Source:
Start
You are viewing a plain text version of this content. The canonical link for it is here.

Posted to dev@flink.apache.org by "Cliff Resnick (JIRA)" <ji...@apache.org> on 2016/11/16 20:18:58 UTC

[jira] [Created] (FLINK-5083) Race condition in Rolling/Bucketing Sink pending files cleanup

Cliff Resnick created FLINK-5083:
------------------------------------

Summary: Race condition in Rolling/Bucketing Sink pending files cleanup
Key: FLINK-5083
URL: https://issues.apache.org/jira/browse/FLINK-5083
Project: Flink
Issue Type: Bug
Components: DataStream API
Affects Versions: 1.1.3, 1.2.0
Reporter: Cliff Resnick

In both Open and Restore methods there is code that:

1. gets a recursive listing from baseDir
2. iterates listing and name checks filenames based on subtaskIndex and other criteria to find pending or in-progress files. If found delete.

The problem is that the recursive listing gets all files for all subtaskIndexes. The race error is when #hasNext is called as part of the iteration, a hidden existence check is made on the "next" file, which was deleted by another task after-listing but pre-iteration, so an error is thrown and the job fails.

Depending on the number of pending files, this condition may outlast the number of job retries, each failing on a different file.

A solution would be use #listStatus instead. The hadoop FileSystem supports a PathFilter in its #listStatus calls, but not in the recursive #listFiles call. The cleanup is performed from the baseDir so the recursive listing would have to be in Flink.

This touches on another issue. Over time, the directory listing is bound to get very large, and re-listing everything from the baseDir may get increasingly expensive, especially if the Fs is S3. Maybe we can have a Bucketer callback to return a list of cleanup root directories based on the current file? I'm guessing most people are using time based bucketing, so there's only so much of a period where cleanup will matter. If so, then this would solve for the above recursive listing problem.

--
This message was sent by Atlassian JIRA
(v6.3.4#6332)
End
Directive: Rewrite everything in the bug report from "The problem is" down to "a different file.", changing "race error" to "concurrency error".

Outline records:
Start
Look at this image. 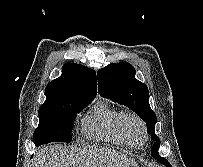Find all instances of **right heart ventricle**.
Listing matches in <instances>:
<instances>
[{"mask_svg": "<svg viewBox=\"0 0 203 167\" xmlns=\"http://www.w3.org/2000/svg\"><path fill=\"white\" fill-rule=\"evenodd\" d=\"M125 112L107 102L97 103L82 119L81 131L89 138L106 141L121 147H132L120 130Z\"/></svg>", "mask_w": 203, "mask_h": 167, "instance_id": "right-heart-ventricle-1", "label": "right heart ventricle"}]
</instances>
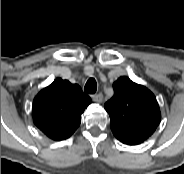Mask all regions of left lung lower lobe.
Wrapping results in <instances>:
<instances>
[{
  "instance_id": "left-lung-lower-lobe-1",
  "label": "left lung lower lobe",
  "mask_w": 184,
  "mask_h": 174,
  "mask_svg": "<svg viewBox=\"0 0 184 174\" xmlns=\"http://www.w3.org/2000/svg\"><path fill=\"white\" fill-rule=\"evenodd\" d=\"M119 141H121L124 144H128V145H137L142 143L141 141L132 139V138H128V137H122L119 135H114Z\"/></svg>"
}]
</instances>
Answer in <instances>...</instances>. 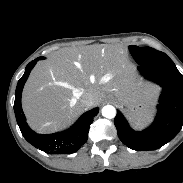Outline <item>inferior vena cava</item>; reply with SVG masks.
I'll return each instance as SVG.
<instances>
[{"instance_id":"inferior-vena-cava-1","label":"inferior vena cava","mask_w":183,"mask_h":183,"mask_svg":"<svg viewBox=\"0 0 183 183\" xmlns=\"http://www.w3.org/2000/svg\"><path fill=\"white\" fill-rule=\"evenodd\" d=\"M80 101L85 107H90L94 103V94L92 92H84L80 97Z\"/></svg>"}]
</instances>
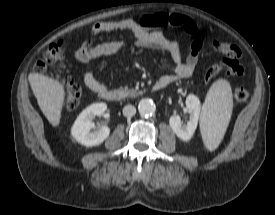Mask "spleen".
Here are the masks:
<instances>
[{
    "label": "spleen",
    "instance_id": "obj_1",
    "mask_svg": "<svg viewBox=\"0 0 275 215\" xmlns=\"http://www.w3.org/2000/svg\"><path fill=\"white\" fill-rule=\"evenodd\" d=\"M232 108L231 86L227 80L219 79L210 87L200 117L202 139L209 151L215 150L223 139Z\"/></svg>",
    "mask_w": 275,
    "mask_h": 215
}]
</instances>
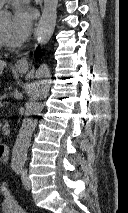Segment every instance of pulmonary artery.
Masks as SVG:
<instances>
[{
    "label": "pulmonary artery",
    "instance_id": "pulmonary-artery-1",
    "mask_svg": "<svg viewBox=\"0 0 128 213\" xmlns=\"http://www.w3.org/2000/svg\"><path fill=\"white\" fill-rule=\"evenodd\" d=\"M7 0H0V7L6 2Z\"/></svg>",
    "mask_w": 128,
    "mask_h": 213
}]
</instances>
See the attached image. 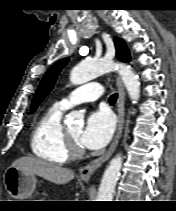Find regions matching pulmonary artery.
<instances>
[{
  "instance_id": "1",
  "label": "pulmonary artery",
  "mask_w": 176,
  "mask_h": 211,
  "mask_svg": "<svg viewBox=\"0 0 176 211\" xmlns=\"http://www.w3.org/2000/svg\"><path fill=\"white\" fill-rule=\"evenodd\" d=\"M102 93L101 85L97 82H91L78 87L58 103L64 109H69L80 103L96 101L102 96Z\"/></svg>"
}]
</instances>
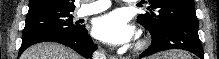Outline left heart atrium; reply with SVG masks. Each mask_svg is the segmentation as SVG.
End
The solution:
The problem is that the recursive listing gets all files for all subtaskIndexes. The concurrency error is when #hasNext is called as part of the iteration, a hidden existence check is made on the "next" file, which was deleted by another task after-listing but pre-iteration, so an error is thrown and the job fails.

Depending on the number of pending files, this condition may outlast the number of job retries, each failing on a different file.